…and here is what I posted on Reddit in January on this subject:
I feel less of a sense of shame about my eating habits now
For most of my adult life, I have held a core belief that I am just “weak-willed”. My weight and eating habits were at the core of this belief. After all, eating is an intentional act - an effort of will. If you eat sugary carbohydrates, or just very large portions of anything when you’re already overweight, it’s just a failure of willpower, right?
Zepbound is changing that for me. The effect was immediate and dramatic in my first week using it. I wasn’t hungry and felt full quickly, as expected. The surprise was that I didn’t even think about food. I understood immediately what people meant by “food noise” abating when on a GLP-1 medication.
And that’s what is causing this sense of shame to abate. If a drug can eliminate thought patterns that I have engaged in for 30 years, do those thoughts really have anything to do with willpower? I think not. I see those thoughts now as being purely physiological at their source, and people who don’t (or rarely) have food cravings aren’t stronger willed than I am, they were just fortunate in the genetic lottery.
It’s a good feeling to drop that shame. Or it will be, when I can finally let most of it go. I have consciously and unconsciously carried this feeling around for decades. I’m still carrying some around now, even though the rational part of my mind is already convinced.
If you have felt ashamed of being overweight (and I expect that nearly all of us have), consdier what I’m saying, and see if you can cut yourself some slack.

Data entries
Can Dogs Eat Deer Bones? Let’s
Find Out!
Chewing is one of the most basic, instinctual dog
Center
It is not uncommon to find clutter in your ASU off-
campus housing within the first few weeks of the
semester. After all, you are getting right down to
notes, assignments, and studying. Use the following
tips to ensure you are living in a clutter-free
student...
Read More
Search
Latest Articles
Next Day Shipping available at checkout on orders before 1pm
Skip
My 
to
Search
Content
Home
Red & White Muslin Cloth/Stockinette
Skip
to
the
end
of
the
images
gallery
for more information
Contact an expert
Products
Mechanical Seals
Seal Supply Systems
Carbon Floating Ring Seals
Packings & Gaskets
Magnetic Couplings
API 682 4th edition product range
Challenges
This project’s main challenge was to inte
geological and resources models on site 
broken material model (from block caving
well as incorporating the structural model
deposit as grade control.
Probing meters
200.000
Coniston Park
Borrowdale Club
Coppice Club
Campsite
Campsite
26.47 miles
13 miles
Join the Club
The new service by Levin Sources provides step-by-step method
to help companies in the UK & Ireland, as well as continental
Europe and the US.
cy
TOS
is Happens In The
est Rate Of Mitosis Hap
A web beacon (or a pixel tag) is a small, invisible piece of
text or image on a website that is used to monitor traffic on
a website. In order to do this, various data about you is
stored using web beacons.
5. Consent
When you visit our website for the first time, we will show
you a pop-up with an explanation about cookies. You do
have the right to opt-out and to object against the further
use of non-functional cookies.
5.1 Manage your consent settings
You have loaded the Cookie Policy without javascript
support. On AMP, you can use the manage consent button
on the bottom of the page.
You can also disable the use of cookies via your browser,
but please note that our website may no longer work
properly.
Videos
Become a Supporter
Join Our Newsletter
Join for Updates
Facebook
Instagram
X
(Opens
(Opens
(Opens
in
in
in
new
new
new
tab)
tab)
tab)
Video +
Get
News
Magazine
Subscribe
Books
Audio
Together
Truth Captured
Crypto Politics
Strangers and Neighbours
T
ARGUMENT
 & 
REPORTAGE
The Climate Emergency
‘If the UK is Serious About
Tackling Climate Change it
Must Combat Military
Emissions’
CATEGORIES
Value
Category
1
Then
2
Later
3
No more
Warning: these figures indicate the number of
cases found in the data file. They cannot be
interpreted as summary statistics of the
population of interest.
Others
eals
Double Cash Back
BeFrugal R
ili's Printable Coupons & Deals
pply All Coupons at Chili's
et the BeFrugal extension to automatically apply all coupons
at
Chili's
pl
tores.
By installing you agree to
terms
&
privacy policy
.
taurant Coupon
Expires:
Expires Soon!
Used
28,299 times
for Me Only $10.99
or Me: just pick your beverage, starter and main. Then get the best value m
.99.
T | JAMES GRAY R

* * *

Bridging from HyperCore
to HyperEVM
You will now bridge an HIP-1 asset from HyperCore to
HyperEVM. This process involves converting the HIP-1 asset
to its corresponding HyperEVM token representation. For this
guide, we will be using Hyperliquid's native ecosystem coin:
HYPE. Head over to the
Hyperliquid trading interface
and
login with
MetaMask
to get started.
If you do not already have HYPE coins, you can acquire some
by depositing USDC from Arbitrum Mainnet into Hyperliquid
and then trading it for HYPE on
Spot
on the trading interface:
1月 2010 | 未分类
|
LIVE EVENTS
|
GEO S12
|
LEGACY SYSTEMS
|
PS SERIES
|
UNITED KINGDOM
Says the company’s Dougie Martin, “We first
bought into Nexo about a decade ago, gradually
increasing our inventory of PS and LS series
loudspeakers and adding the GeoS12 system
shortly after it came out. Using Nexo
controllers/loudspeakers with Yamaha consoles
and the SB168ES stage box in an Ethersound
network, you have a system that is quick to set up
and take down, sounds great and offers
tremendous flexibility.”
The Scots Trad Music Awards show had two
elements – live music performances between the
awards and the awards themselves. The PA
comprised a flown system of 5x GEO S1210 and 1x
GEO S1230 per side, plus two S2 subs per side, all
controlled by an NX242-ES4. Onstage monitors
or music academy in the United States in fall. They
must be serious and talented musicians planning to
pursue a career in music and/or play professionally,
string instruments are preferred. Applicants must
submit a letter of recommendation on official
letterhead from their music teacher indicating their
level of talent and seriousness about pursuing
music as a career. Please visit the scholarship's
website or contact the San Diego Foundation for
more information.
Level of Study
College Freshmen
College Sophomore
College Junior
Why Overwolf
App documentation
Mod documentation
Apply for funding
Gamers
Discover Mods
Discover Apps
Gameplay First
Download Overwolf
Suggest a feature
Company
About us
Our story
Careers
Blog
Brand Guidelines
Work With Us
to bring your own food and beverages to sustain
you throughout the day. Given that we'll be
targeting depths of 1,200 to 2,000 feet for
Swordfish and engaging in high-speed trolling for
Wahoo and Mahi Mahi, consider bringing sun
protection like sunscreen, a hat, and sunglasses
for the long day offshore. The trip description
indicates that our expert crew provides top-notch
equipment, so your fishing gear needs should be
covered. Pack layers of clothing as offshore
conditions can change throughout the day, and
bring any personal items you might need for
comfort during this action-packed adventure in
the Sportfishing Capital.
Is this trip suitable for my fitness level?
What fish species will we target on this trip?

* * *

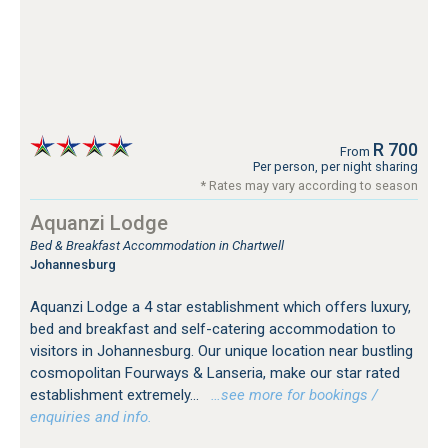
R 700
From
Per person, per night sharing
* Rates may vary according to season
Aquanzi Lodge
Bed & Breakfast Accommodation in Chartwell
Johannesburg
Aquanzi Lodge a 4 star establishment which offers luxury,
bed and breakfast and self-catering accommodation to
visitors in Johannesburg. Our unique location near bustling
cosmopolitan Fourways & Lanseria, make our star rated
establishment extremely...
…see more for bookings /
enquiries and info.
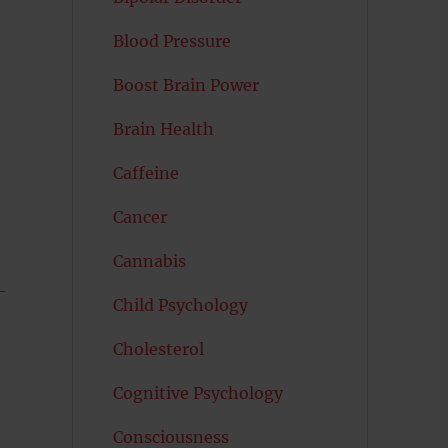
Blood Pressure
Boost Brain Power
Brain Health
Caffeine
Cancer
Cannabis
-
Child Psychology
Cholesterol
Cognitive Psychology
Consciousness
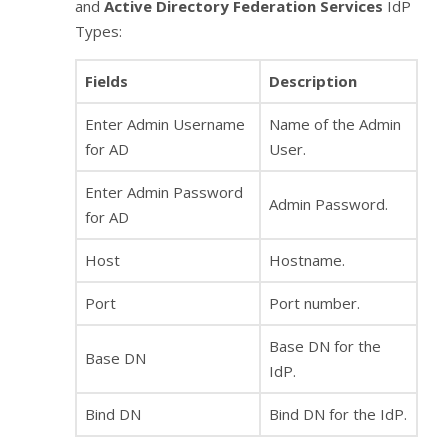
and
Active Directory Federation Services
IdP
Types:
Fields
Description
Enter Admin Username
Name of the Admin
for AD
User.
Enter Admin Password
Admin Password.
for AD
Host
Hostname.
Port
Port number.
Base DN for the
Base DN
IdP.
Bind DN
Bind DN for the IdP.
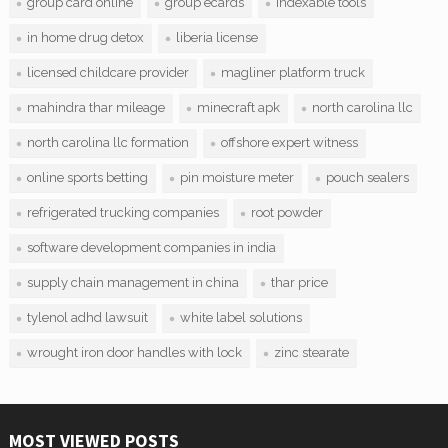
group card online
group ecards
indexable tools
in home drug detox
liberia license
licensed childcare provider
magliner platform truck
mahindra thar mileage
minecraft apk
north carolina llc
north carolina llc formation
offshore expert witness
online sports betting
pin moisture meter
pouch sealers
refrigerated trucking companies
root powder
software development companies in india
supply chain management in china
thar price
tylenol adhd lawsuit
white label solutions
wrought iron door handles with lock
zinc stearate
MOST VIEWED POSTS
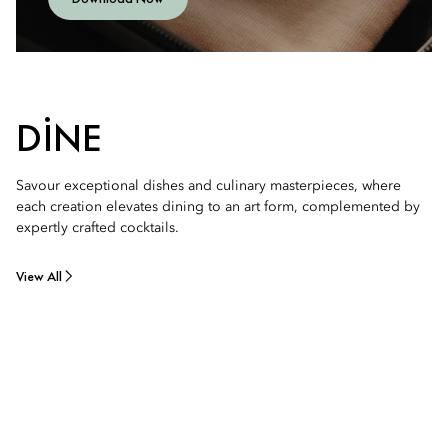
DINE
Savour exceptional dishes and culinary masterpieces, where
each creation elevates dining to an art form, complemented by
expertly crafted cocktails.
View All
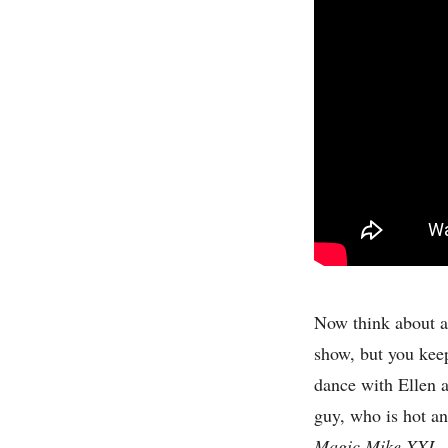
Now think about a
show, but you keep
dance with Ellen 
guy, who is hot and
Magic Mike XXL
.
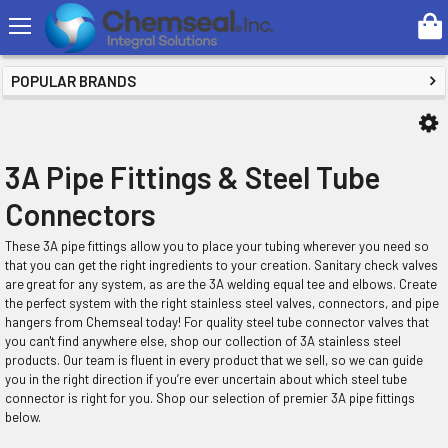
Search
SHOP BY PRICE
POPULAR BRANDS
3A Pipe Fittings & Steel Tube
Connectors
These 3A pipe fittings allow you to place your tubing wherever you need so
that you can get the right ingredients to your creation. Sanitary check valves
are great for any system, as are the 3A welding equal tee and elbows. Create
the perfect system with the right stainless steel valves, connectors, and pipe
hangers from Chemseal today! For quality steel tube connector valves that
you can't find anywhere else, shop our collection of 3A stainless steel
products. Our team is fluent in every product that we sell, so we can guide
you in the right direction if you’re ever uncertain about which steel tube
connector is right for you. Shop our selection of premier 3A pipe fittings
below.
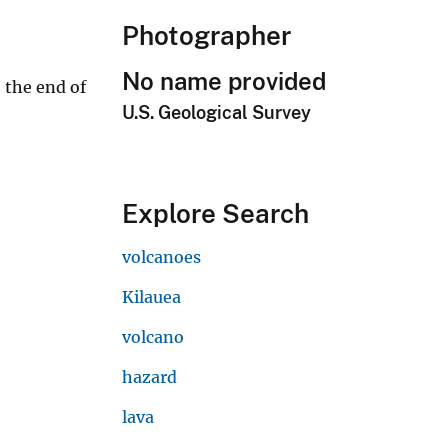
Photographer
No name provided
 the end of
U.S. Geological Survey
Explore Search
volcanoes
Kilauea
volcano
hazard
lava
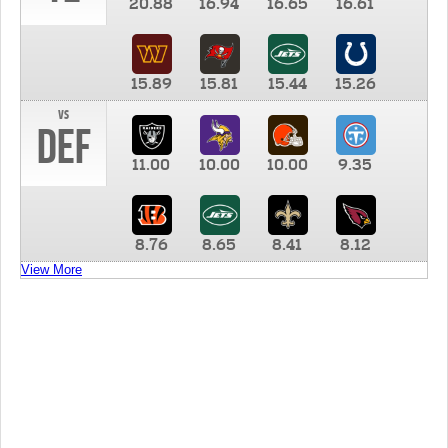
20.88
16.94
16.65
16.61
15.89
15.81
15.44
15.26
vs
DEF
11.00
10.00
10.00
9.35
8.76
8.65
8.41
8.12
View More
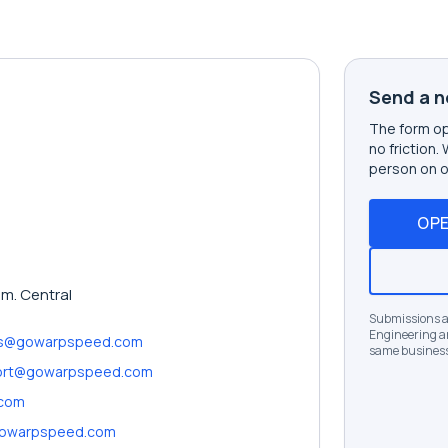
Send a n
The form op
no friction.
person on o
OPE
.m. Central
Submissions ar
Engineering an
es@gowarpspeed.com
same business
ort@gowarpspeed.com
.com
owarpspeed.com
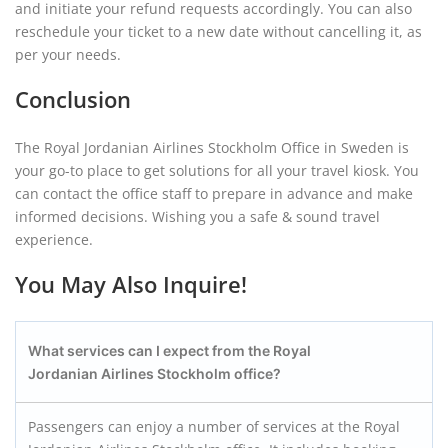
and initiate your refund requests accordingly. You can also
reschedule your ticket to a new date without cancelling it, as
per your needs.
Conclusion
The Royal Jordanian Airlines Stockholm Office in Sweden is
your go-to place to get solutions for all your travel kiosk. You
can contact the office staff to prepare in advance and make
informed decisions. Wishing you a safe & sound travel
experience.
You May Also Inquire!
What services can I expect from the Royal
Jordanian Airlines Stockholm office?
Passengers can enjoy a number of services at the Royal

• Problem to work on
Copy out the post about eating habits from the words "Zepbound is changing" through "a GLP-1 medication.", swapping "food noise" for "food chatter".

• Task result
Zepbound is changing that for me. The effect was immediate and dramatic in my first week using it. I wasn’t hungry and felt full quickly, as expected. The surprise was that I didn’t even think about food. I understood immediately what people meant by “food chatter” abating when on a GLP-1 medication.